While working with a lot of Hindi and Hinglish datasets from Twitter for analysing hate speech, I kept coming across gaps in the performance of NLP models when working with non-English text and non-Western cultural references. In this regard, I am excited about exploring both modelling paradigms and evaluation benchmarks to improve the adaptability of current NLP systems to non-Western connotations. Of course, by developing more culturally tuned systems, we will be able to understand toxic and stereotyped references better. I think a safer deployment of NLP-based models and interfaces is only possible if, at the granular level, we actively work on improving their adaptability to specific cultures and linguistic patterns.


Another area within CSS that I am keen on exploring is narrative building. I recently read "The Language of the Third Reich" by Victor Klemperer and was amazed by how many of the techniques and patterns of narrative building applied by today's media can be traced back to World War II and prior eras. Given that the human psyche remains more or less the same, no matter the language or medium of storytelling, I am keen on applying NLP to help establish long-range narrative understanding.

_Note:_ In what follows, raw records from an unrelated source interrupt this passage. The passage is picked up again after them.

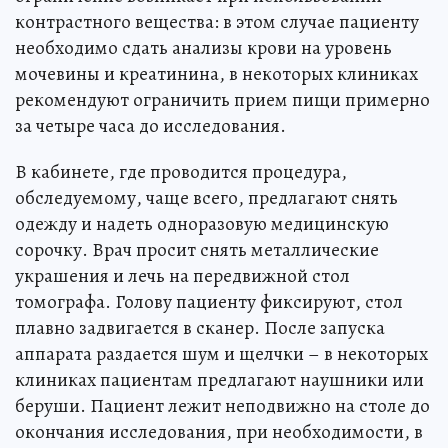
контрастного вещества: в этом случае пациенту
необходимо сдать анализы крови на уровень
мочевины и креатинина, в некоторых клиниках
рекомендуют ограничить прием пищи примерно
за четыре часа до исследования.
В кабинете, где проводится процедура,
обследуемому, чаще всего, предлагают снять
одежду и надеть одноразовую медицинскую
сорочку. Врач просит снять металлические
украшения и лечь на передвижной стол
томографа. Голову пациенту фиксируют, стол
плавно задвигается в сканер. После запуска
аппарата раздается шум и щелчки – в некоторых
клиниках пациентам предлагают наушники или
беруши. Пациент лежит неподвижно на столе до
окончания исследования, при необходимости, в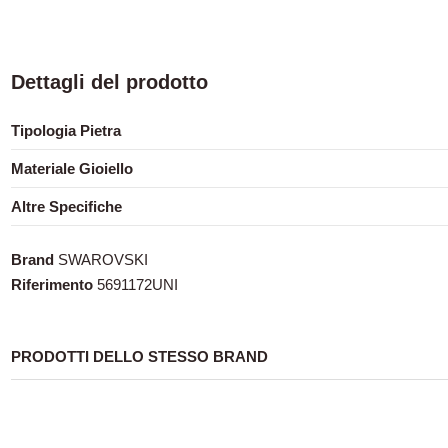
Dettagli del prodotto
Tipologia Pietra
Materiale Gioiello
Altre Specifiche
Brand
SWAROVSKI
Riferimento
5691172UNI
PRODOTTI DELLO STESSO BRAND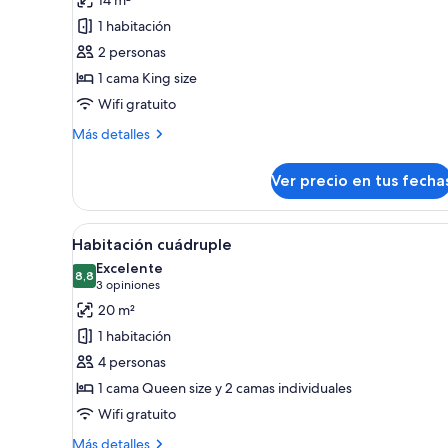
14 m²
Habitación
1 habitación
doble
2 personas
estándar,
1 cama King size
vista
al
Wifi gratuito
canal
Más
Más detalles
detalles
sobre
Ver precio en tus fecha
Habitación
doble
estándar,
Ver
Una habitación de hotel con cam
6
vista
Habitación cuádruple
todas
al
Excelente
canal
las
8,8
8,8 de 10
(3
3 opiniones
fotos
opiniones)
20 m²
de
1 habitación
Habitación
4 personas
cuádruple
1 cama Queen size y 2 camas individuales
Wifi gratuito
Más
Más detalles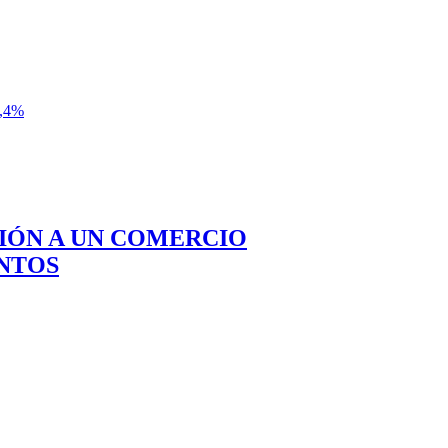
,4%
CIÓN A UN COMERCIO
NTOS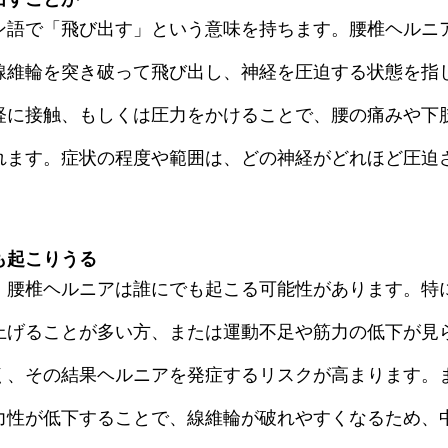
ン語で「飛び出す」という意味を持ちます。腰椎ヘルニ
線維輪を突き破って飛び出し、神経を圧迫する状態を指
経に接触、もしくは圧力をかけることで、腰の痛みや下
れます。症状の程度や範囲は、どの神経がどれほど圧迫
も起こりうる
、腰椎ヘルニアは誰にでも起こる可能性があります。特
上げることが多い方、または運動不足や筋力の低下が見
く、その結果ヘルニアを発症するリスクが高まります。
力性が低下することで、線維輪が破れやすくなるため、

What tech are you most worried about right now and why?

It is not technology per se, but I am worried about AI being presented as either an impeccable panacea that will fix all humanity's problems or an existential threat that will wipe off the human race. Inflating the abilities of AI beyond what is possible by current paradigms is leading to the investment of resources in the wrong direction. It takes the conversation away from current threats to deploying these systems without proper safety checks in place and ignores the biases it propagates. A person of colour being wrongly convicted of a crime due to biased AI modelling is much more probable and very much a reality than AGI wiping off humanity.

In your opinion, why do we see a huge gender gap in the tech industry, and how can we reduce it?

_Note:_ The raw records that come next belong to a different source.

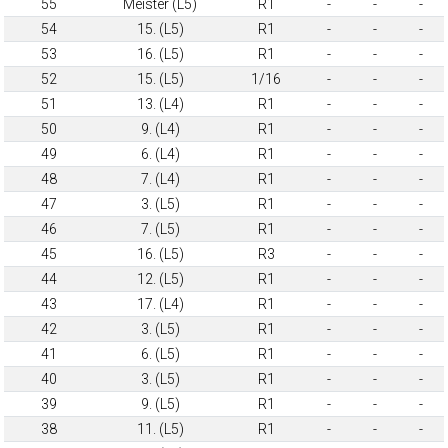
55
Meister (L5)
R1
-
-
-
54
15. (L5)
R1
-
-
-
53
16. (L5)
R1
-
-
-
52
15. (L5)
1/16
-
-
-
51
13. (L4)
R1
-
-
-
50
9. (L4)
R1
-
-
-
49
6. (L4)
R1
-
-
-
48
7. (L4)
R1
-
-
-
47
3. (L5)
R1
-
-
-
46
7. (L5)
R1
-
-
-
45
16. (L5)
R3
-
-
-
44
12. (L5)
R1
-
-
-
43
17. (L4)
R1
-
-
-
42
3. (L5)
R1
-
-
-
41
6. (L5)
R1
-
-
-
40
3. (L5)
R1
-
-
-
39
9. (L5)
R1
-
-
-
38
11. (L5)
R1
-
-
-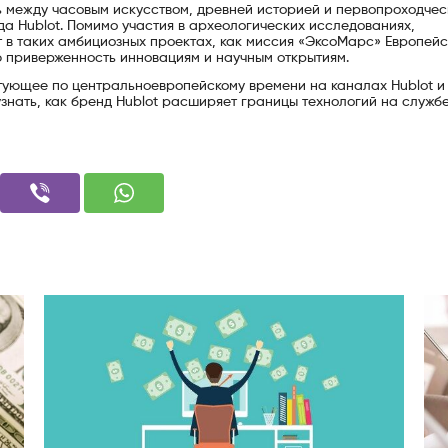
ь между часовым искусством, древней историей и первопроходче
а Hublot. Помимо участия в археологических исследованиях,
ет в таких амбициозных проектах, как миссия «ЭксоМарс» Европейс
ю приверженность инновациям и научным открытиям.
тующее по центральноевропейскому времени на каналах Hublot и 
знать, как бренд Hublot расширяет границы технологий на служб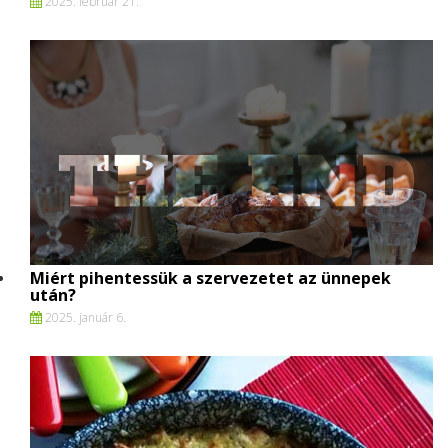
2025. február 21.
Miért pihentessük a szervezetet az ünnepek
után?
2025. január 6.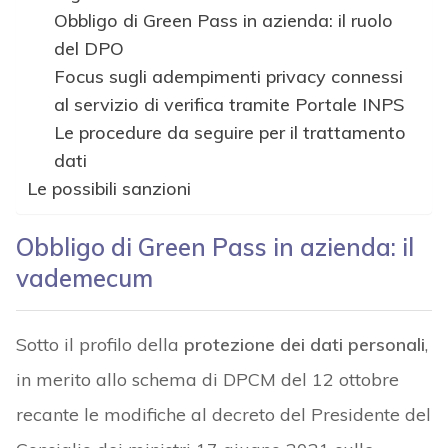
Obbligo di Green Pass in azienda: il ruolo
del DPO
Focus sugli adempimenti privacy connessi
al servizio di verifica tramite Portale INPS
Le procedure da seguire per il trattamento
dati
Le possibili sanzioni
Obbligo di Green Pass in azienda: il
vademecum
Sotto il profilo della
protezione dei dati personali
,
in merito allo schema di DPCM del 12 ottobre
recante le modifiche al decreto del Presidente del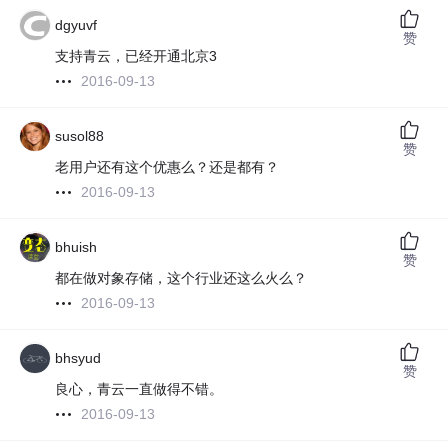
dgyuvf
赞
支持青云，已经开通北京3
2016-09-13
susol88
赞
老用户还有这个优惠么？还是都有？
2016-09-13
bhuish
赞
都在做对象存储，这个行业还这么火么？
2016-09-13
bhsyud
赞
良心，青云一直做得不错。
2016-09-13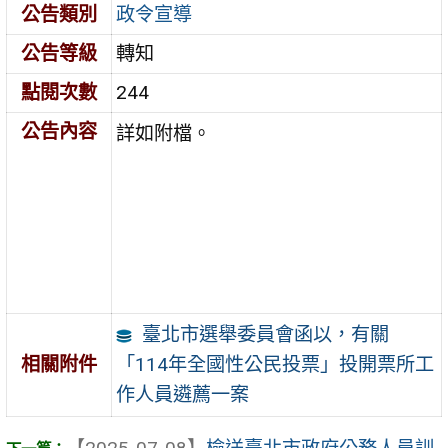
公告類別
政令宣導
公告等級
轉知
點閱次數
244
公告內容
詳如附檔。
臺北市選舉委員會函以，有關
「114年全國性公民投票」投開票所工
相關附件
作人員遴薦一案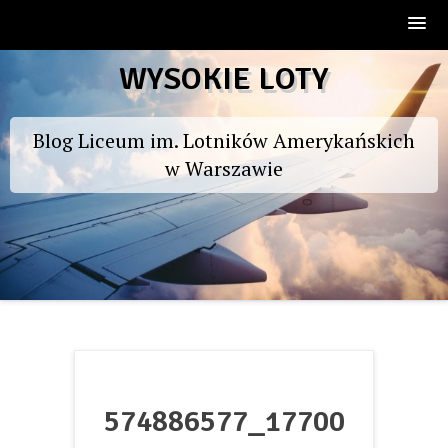
Skip
WYSOKIE LOTY
to
content
Blog Liceum im. Lotników Amerykańskich
w Warszawie
574886577_17700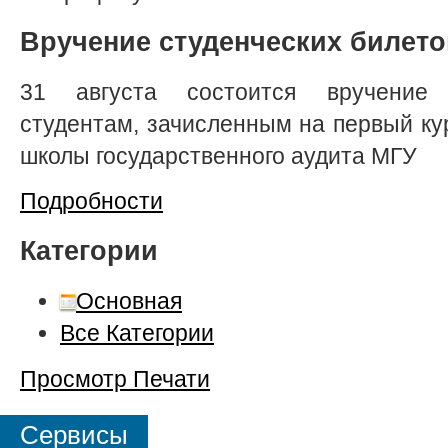
Вручение студенческих билето
31 августа состоится вручение 
студентам, зачисленным на первый к
школы государственного аудита МГУ
Подробности
Категории
Основная
Все Категории
Просмотр
Печати
Сервисы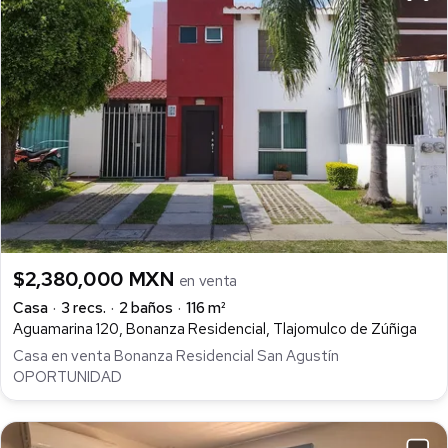
$2,380,000 MXN
en venta
Casa
3 recs.
2 baños
116 m²
Aguamarina 120, Bonanza Residencial, Tlajomulco de Zúñiga
Casa en venta Bonanza Residencial San Agustín
OPORTUNIDAD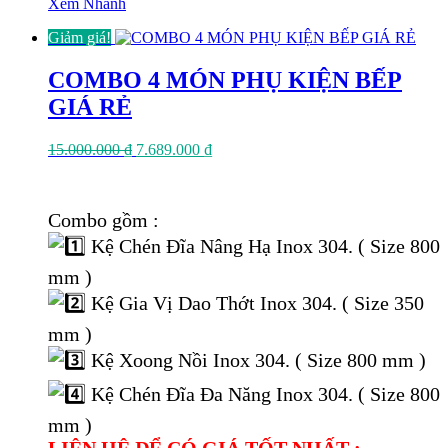
Xem Nhanh
Giảm giá!
COMBO 4 MÓN PHỤ KIỆN BẾP
GIÁ RẺ
Giá
Giá
15.000.000
₫
7.689.000
₫
gốc
hiện
là:
tại
15.000.000 ₫.
là:
Combo gồm :
7.689.000 ₫.
Kệ Chén Đĩa Nâng Hạ Inox 304. ( Size 800
mm )
Kệ Gia Vị Dao Thớt Inox 304. ( Size 350
mm )
Kệ Xoong Nồi Inox 304. ( Size 800 mm )
Kệ Chén Đĩa Đa Năng Inox 304. ( Size 800
mm )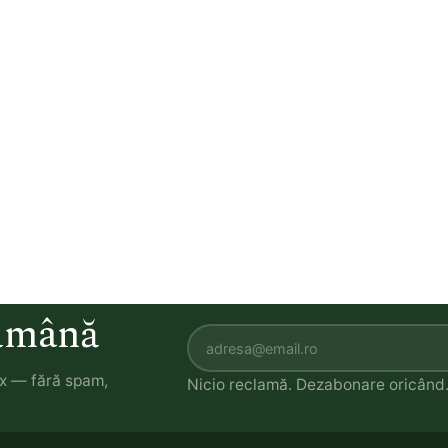
tămână
ox — fără spam,
Nicio reclamă. Dezabonare oricând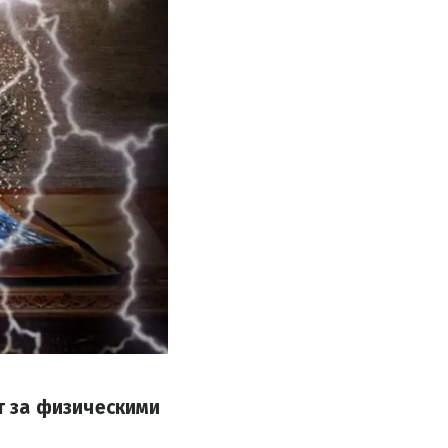
 за физическими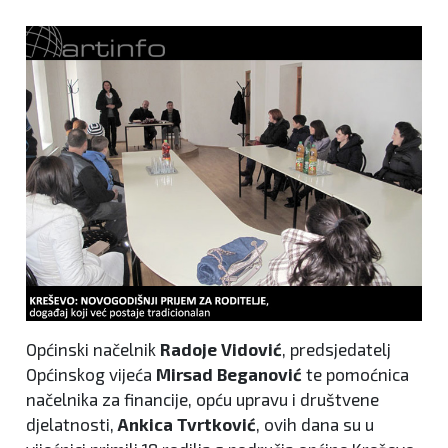
Općinski načelnik
Radoje Vidović
, predsjedatelj
Općinskog vijeća
Mirsad Beganović
te pomoćnica
načelnika za financije, opću upravu i društvene
djelatnosti,
Ankica Tvrtković
, ovih dana su u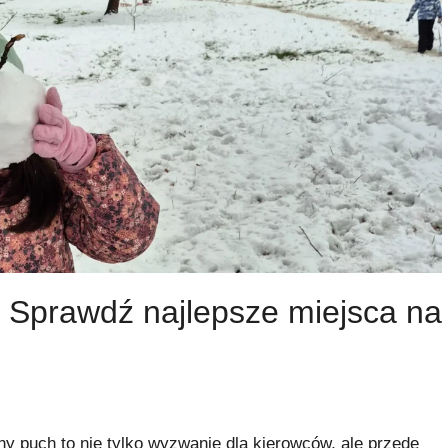
 Sprawdź najlepsze miejsca na
y puch to nie tylko wyzwanie dla kierowców, ale przede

Working in tech, whether in industry or academia, is a very consuming process. On the one hand, technical skills and the accompanying soft skills are something anyone can acquire via varying training channels (formal or informal). On the other hand, the on-paper equality of the tech space is marred by differences in social expectations from one gender specifically. Unless our social systems become more accommodating of working women and provide adequate moral, financial and infrastructural support, women in tech or the workforce in general will suffer.

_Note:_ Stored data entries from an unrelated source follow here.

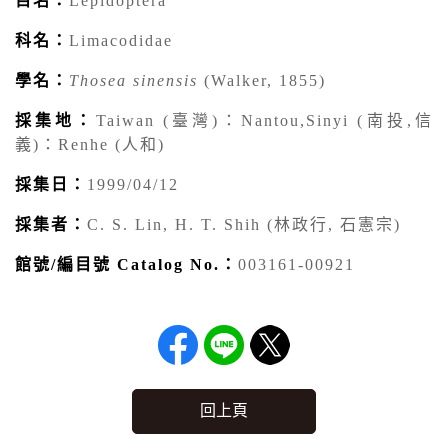
目名：
Lepidoptera
科名：
Limacodidae
學名：
Thosea sinensis
(Walker, 1855)
採集地：
Taiwan (臺灣)：Nantou,Sinyi (南投,信
義)：Renhe (人和)
採集日：
1999/04/12
採集者：
C. S. Lin, H. T. Shih (林政行, 石憲宗)
館號/編目號 Catalog No.：
003161-00921
回上頁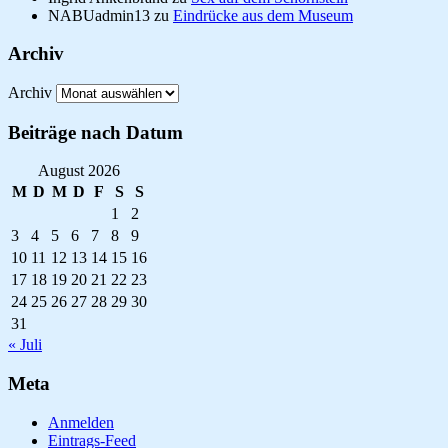
NABUadmin13
zu
Eindrücke aus dem Museum
Archiv
Archiv
Beiträge nach Datum
August 2026
M
D
M
D
F
S
S
1
2
3
4
5
6
7
8
9
10
11
12
13
14
15
16
17
18
19
20
21
22
23
24
25
26
27
28
29
30
31
« Juli
Meta
Anmelden
Eintrags-Feed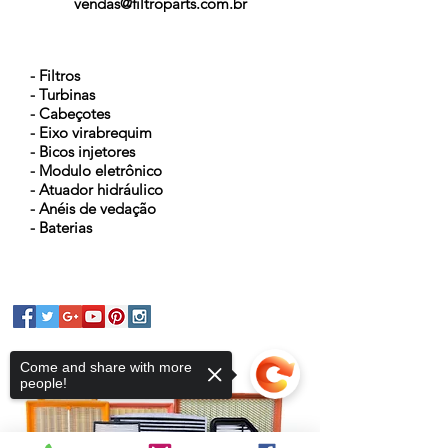
vendas@filtroparts.com.br
NOSSOS PRODUTOS
- Filtros
- Turbinas
- Cabeçotes
- Eixo virabrequim
- Bicos injetores
- Modulo eletrônico
- Atuador hidráulico
- Anéis de vedação
- Baterias
Come and share with more
people!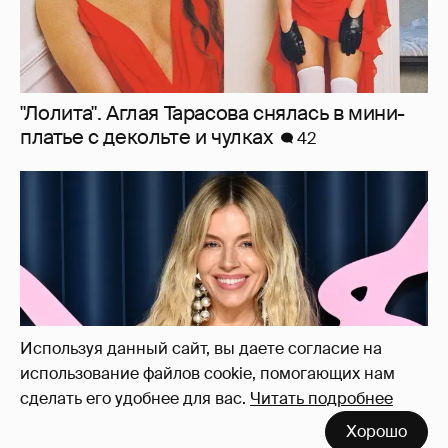
"Лолита". Аглая Тарасова снялась в мини-
платье с декольте и чулках
42
Используя данный сайт, вы даете согласие на
использование файлов cookie, помогающих нам
сделать его удобнее для вас.
Читать подробнее
Хорошо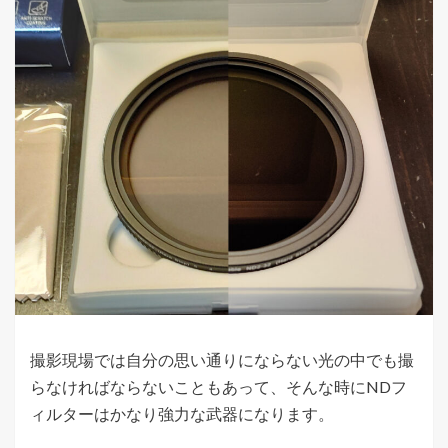
撮影現場では自分の思い通りにならない光の中でも撮
らなければならないこともあって、そんな時にNDフ
ィルターはかなり強力な武器になります。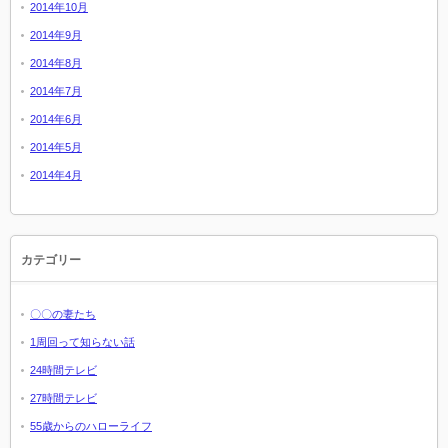
2014年10月
2014年9月
2014年8月
2014年7月
2014年6月
2014年5月
2014年4月
カテゴリー
〇〇の妻たち
1周回って知らない話
24時間テレビ
27時間テレビ
55歳からのハローライフ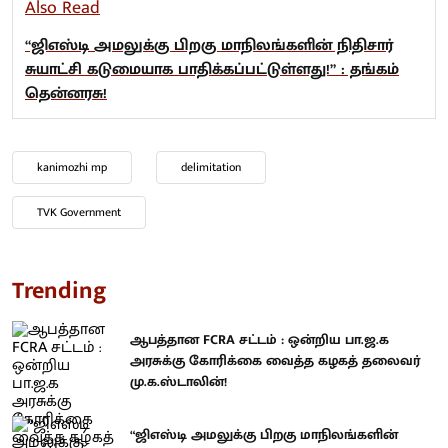
Also Read
“ஜிஎஸ்டி அமலுக்கு பிறகு மாநிலங்களின் நிதிசார்
சுயாட்சி கடுமையாக பாதிக்கப்பட்டுள்ளது!” : தங்கம்
தென்னரசு!
kanimozhi mp
delimitation
TVK Government
Trending
ஆபத்தான FCRA சட்டம் : ஒன்றிய பா.ஜ.க
அரசுக்கு கோரிக்கை வைத்த கழகத் தலைவர்
மு.க.ஸ்டாலின்!
“ஜிஎஸ்டி அமலுக்கு பிறகு மாநிலங்களின்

Do you have any advice for aspiring girls who want to join the field?

For girls who aspire to work in tech, I would say that they should not feel intimidated; the tech world is full of possibilities and opportunities. There is room for different projects and perspectives to thrive, so keep participating in as many projects as possible and develop your sense of what works and what does not.

What are your hobbies and interests outside of tech?

Outside of tech, I really enjoy visiting museums and historical sites. Whenever I find time on weekends, I participate in guided tours in my city. I also dabble in writing poetry sometimes; I like to refer to myself as a seasonal poet :P However, my favourite hobby has always been reading. From books to blogs to research papers, the act of reading is very relaxing to me.